Segment Open

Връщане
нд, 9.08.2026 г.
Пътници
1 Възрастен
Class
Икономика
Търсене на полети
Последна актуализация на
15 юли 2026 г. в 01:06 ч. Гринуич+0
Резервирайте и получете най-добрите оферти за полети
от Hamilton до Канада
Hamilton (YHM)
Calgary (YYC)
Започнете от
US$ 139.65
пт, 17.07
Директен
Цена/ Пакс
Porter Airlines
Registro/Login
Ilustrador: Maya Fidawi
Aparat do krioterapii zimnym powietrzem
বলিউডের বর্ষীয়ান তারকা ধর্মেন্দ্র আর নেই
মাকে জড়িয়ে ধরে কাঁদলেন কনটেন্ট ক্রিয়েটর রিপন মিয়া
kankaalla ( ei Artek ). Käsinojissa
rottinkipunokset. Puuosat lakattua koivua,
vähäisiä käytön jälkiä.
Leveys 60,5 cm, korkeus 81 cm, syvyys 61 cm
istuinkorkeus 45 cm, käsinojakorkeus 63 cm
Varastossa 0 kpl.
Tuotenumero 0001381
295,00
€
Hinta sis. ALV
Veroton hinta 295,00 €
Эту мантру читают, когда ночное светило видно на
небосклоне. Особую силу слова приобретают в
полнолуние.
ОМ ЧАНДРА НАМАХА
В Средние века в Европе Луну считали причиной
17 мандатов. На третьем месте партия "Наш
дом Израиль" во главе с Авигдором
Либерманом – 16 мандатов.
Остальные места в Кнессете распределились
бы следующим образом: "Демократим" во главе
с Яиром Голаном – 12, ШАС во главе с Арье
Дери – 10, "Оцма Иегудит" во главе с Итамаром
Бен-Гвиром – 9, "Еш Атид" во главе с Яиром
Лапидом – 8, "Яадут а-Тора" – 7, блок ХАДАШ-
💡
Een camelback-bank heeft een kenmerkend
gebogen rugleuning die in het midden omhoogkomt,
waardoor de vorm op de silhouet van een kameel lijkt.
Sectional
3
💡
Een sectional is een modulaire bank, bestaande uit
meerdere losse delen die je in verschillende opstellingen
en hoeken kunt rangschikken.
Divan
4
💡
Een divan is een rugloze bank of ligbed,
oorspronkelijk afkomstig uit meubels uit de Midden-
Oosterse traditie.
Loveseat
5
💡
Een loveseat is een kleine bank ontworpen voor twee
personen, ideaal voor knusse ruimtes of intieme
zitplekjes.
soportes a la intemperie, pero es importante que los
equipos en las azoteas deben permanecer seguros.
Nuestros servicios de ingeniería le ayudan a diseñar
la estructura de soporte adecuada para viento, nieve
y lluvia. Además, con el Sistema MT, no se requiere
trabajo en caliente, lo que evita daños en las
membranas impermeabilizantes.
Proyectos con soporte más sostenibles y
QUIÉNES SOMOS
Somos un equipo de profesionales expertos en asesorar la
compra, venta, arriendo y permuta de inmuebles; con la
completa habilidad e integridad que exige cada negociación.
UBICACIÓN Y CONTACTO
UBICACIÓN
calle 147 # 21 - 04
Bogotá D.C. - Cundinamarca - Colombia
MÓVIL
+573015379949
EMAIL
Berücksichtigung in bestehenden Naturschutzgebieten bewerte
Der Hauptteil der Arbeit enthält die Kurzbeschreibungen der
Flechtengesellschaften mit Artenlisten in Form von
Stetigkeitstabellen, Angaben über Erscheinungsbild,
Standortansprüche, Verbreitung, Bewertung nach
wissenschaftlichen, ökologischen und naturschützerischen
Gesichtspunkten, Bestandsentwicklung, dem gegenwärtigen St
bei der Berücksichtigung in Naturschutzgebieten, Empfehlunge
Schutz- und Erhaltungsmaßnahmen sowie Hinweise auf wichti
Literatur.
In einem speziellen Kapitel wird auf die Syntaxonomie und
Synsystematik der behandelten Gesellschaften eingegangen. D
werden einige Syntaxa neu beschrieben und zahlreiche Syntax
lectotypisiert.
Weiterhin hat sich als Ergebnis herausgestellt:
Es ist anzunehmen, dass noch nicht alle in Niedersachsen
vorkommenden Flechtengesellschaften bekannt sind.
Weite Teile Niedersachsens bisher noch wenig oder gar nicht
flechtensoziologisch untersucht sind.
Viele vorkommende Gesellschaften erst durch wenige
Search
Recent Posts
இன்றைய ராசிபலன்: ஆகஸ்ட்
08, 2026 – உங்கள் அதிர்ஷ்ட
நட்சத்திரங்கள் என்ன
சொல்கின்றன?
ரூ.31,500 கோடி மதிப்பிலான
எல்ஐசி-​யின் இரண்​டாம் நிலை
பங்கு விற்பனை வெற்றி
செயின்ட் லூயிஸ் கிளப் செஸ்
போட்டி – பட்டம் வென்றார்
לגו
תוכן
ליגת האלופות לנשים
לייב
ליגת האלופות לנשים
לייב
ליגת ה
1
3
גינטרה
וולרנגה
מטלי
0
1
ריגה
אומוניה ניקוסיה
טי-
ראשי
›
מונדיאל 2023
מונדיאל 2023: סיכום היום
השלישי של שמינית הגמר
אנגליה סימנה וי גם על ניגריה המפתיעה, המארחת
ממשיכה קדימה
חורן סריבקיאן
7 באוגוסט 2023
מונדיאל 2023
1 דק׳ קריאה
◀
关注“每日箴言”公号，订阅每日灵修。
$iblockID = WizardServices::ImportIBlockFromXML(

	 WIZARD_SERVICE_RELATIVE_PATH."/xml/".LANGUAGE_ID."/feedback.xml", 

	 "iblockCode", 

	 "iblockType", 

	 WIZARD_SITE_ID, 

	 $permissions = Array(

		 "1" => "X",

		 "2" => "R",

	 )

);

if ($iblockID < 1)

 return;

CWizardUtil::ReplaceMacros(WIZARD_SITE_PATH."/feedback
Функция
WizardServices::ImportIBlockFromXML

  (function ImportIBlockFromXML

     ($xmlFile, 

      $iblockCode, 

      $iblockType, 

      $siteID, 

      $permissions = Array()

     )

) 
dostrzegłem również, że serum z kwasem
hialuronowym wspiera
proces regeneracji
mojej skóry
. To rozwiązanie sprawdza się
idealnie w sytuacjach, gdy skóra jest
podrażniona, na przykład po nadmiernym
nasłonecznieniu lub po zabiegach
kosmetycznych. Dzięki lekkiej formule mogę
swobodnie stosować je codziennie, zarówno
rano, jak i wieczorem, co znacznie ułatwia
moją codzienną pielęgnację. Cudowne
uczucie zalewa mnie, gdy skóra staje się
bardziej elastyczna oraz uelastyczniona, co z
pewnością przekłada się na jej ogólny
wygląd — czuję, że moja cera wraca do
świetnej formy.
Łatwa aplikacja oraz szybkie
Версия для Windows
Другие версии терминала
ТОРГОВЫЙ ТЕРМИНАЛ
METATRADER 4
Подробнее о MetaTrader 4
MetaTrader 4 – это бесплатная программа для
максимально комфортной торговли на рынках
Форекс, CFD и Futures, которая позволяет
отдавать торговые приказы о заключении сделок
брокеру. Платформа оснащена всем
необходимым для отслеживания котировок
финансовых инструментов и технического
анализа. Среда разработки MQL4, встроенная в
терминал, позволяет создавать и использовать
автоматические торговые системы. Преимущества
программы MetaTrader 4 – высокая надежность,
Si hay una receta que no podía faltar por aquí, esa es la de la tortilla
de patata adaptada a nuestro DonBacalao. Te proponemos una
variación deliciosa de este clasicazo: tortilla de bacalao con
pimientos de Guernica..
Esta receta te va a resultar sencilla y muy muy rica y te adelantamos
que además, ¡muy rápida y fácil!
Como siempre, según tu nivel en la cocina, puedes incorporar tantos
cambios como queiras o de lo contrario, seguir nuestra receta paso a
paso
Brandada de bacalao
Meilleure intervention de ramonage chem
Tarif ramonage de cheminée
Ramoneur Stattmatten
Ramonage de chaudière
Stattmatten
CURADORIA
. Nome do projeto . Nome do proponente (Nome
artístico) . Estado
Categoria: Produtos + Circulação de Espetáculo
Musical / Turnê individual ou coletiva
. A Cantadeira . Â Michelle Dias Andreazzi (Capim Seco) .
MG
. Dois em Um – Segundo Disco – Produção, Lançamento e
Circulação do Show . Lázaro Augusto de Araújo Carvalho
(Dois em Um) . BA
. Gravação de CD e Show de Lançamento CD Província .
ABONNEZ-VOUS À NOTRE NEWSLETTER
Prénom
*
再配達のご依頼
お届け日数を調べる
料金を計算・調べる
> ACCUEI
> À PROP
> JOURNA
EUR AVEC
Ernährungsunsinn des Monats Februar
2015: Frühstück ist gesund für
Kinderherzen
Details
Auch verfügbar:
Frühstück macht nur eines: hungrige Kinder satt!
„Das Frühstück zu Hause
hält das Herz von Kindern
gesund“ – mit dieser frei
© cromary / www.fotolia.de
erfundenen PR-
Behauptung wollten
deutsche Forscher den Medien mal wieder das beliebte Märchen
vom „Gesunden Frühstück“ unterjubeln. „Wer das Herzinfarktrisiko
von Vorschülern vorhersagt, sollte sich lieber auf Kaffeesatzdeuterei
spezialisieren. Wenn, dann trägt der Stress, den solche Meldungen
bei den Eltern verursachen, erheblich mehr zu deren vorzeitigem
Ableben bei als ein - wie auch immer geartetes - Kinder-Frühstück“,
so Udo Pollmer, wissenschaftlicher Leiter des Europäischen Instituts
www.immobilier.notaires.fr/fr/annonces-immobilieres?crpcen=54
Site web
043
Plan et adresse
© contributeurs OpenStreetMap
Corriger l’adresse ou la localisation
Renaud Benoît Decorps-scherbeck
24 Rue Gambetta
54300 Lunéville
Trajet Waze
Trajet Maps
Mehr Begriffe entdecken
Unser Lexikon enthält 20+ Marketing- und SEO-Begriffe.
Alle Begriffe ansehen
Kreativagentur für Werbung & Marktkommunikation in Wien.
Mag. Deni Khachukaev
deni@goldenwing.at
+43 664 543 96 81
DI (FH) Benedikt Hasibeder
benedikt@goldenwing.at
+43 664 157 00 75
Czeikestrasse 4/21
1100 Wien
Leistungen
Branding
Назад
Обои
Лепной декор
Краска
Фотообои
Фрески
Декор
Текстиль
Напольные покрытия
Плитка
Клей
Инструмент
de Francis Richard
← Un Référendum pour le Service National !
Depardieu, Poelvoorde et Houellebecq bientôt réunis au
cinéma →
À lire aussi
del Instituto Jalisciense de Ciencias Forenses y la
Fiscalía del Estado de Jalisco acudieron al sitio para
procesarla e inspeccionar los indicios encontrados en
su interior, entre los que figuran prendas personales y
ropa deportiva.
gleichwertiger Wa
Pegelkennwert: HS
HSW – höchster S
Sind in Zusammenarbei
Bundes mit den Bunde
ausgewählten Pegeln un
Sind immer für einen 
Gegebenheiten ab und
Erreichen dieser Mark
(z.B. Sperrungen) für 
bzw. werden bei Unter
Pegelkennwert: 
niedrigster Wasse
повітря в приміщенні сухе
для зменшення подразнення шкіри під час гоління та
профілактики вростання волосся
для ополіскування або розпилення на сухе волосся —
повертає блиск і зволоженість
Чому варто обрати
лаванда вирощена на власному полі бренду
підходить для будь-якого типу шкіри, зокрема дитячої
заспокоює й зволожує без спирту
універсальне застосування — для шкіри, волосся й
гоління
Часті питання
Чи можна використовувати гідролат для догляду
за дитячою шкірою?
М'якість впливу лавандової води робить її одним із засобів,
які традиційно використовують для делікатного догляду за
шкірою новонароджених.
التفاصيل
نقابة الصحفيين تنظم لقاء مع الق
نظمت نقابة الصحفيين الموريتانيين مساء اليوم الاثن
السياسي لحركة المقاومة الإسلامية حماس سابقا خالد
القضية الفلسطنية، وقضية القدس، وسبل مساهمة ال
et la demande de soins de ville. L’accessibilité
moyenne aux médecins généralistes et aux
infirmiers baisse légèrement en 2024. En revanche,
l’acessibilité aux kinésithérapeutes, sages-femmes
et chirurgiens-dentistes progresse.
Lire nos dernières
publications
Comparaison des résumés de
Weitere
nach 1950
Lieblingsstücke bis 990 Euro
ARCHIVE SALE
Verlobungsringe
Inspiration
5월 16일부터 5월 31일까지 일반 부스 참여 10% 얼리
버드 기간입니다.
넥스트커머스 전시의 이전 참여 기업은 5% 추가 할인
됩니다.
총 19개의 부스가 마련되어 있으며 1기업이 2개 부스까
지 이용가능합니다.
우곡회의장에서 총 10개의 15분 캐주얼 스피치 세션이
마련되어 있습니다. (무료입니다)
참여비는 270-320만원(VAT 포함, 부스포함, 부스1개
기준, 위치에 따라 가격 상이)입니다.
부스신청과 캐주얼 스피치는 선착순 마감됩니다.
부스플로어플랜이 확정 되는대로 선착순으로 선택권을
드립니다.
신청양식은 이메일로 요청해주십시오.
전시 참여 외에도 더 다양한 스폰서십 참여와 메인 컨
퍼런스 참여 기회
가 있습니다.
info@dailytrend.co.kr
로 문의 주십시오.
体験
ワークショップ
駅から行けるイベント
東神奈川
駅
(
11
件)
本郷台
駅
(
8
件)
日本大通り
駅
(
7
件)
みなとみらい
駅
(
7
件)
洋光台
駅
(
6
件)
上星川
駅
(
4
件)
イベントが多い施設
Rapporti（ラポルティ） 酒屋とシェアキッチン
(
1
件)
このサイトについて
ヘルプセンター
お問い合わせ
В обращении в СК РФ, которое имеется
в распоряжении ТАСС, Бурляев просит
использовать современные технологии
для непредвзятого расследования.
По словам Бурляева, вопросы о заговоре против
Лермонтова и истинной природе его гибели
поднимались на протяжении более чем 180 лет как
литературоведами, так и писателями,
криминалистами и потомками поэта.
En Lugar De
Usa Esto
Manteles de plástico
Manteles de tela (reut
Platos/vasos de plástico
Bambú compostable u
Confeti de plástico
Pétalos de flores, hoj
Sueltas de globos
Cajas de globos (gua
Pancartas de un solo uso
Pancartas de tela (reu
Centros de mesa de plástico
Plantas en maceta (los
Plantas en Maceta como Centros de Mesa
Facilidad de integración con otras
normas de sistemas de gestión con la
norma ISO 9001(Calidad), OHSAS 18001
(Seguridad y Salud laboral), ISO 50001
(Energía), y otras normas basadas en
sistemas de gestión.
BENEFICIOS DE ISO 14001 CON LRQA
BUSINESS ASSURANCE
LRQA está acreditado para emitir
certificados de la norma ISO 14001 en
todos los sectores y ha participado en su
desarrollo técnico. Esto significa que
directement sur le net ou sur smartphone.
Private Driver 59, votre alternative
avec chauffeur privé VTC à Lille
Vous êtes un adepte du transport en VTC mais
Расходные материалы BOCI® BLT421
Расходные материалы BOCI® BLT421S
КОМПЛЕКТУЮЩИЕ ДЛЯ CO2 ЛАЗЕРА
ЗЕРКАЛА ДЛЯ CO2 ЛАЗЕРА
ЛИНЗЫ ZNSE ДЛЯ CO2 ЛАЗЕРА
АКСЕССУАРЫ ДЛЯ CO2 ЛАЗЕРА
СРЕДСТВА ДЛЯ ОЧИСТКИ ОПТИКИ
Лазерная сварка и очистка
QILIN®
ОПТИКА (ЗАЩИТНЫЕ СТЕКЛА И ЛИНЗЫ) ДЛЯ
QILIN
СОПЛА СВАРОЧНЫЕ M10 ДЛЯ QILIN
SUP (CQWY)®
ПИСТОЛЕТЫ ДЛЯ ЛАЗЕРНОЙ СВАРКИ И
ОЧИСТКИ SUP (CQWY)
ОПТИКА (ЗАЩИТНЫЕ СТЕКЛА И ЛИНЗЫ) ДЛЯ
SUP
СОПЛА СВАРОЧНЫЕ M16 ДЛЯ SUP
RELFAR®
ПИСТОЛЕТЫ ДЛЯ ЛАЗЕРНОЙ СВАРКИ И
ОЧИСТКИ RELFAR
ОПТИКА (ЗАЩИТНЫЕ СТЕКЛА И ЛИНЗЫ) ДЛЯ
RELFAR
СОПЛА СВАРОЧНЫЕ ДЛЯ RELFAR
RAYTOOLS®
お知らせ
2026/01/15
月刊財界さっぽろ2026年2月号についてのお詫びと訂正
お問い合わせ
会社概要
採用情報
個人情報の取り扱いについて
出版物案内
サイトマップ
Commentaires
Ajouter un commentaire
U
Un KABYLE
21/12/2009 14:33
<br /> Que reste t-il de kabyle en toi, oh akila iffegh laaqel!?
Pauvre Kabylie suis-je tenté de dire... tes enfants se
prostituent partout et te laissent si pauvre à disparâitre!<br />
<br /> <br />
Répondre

Segment Closed

To do ▸ Please copy out everything from the first line of the listing above down to the line containing "meerdere losse delen", both of those lines included.

Reply to the task ▸
Връщане
нд, 9.08.2026 г.
Пътници
1 Възрастен
Class
Икономика
Търсене на полети
Последна актуализация на
15 юли 2026 г. в 01:06 ч. Гринуич+0
Резервирайте и получете най-добрите оферти за полети
от Hamilton до Канада
Hamilton (YHM)
Calgary (YYC)
Започнете от
US$ 139.65
пт, 17.07
Директен
Цена/ Пакс
Porter Airlines
Registro/Login
Ilustrador: Maya Fidawi
Aparat do krioterapii zimnym powietrzem
বলিউডের বর্ষীয়ান তারকা ধর্মেন্দ্র আর নেই
মাকে জড়িয়ে ধরে কাঁদলেন কনটেন্ট ক্রিয়েটর রিপন মিয়া
kankaalla ( ei Artek ). Käsinojissa
rottinkipunokset. Puuosat lakattua koivua,
vähäisiä käytön jälkiä.
Leveys 60,5 cm, korkeus 81 cm, syvyys 61 cm
istuinkorkeus 45 cm, käsinojakorkeus 63 cm
Varastossa 0 kpl.
Tuotenumero 0001381
295,00
€
Hinta sis. ALV
Veroton hinta 295,00 €
Эту мантру читают, когда ночное светило видно на
небосклоне. Особую силу слова приобретают в
полнолуние.
ОМ ЧАНДРА НАМАХА
В Средние века в Европе Луну считали причиной
17 мандатов. На третьем месте партия "Наш
дом Израиль" во главе с Авигдором
Либерманом – 16 мандатов.
Остальные места в Кнессете распределились
бы следующим образом: "Демократим" во главе
с Яиром Голаном – 12, ШАС во главе с Арье
Дери – 10, "Оцма Иегудит" во главе с Итамаром
Бен-Гвиром – 9, "Еш Атид" во главе с Яиром
Лапидом – 8, "Яадут а-Тора" – 7, блок ХАДАШ-
💡
Een camelback-bank heeft een kenmerkend
gebogen rugleuning die in het midden omhoogkomt,
waardoor de vorm op de silhouet van een kameel lijkt.
Sectional
3
💡
Een sectional is een modulaire bank, bestaande uit
meerdere losse delen die je in verschillende opstellingen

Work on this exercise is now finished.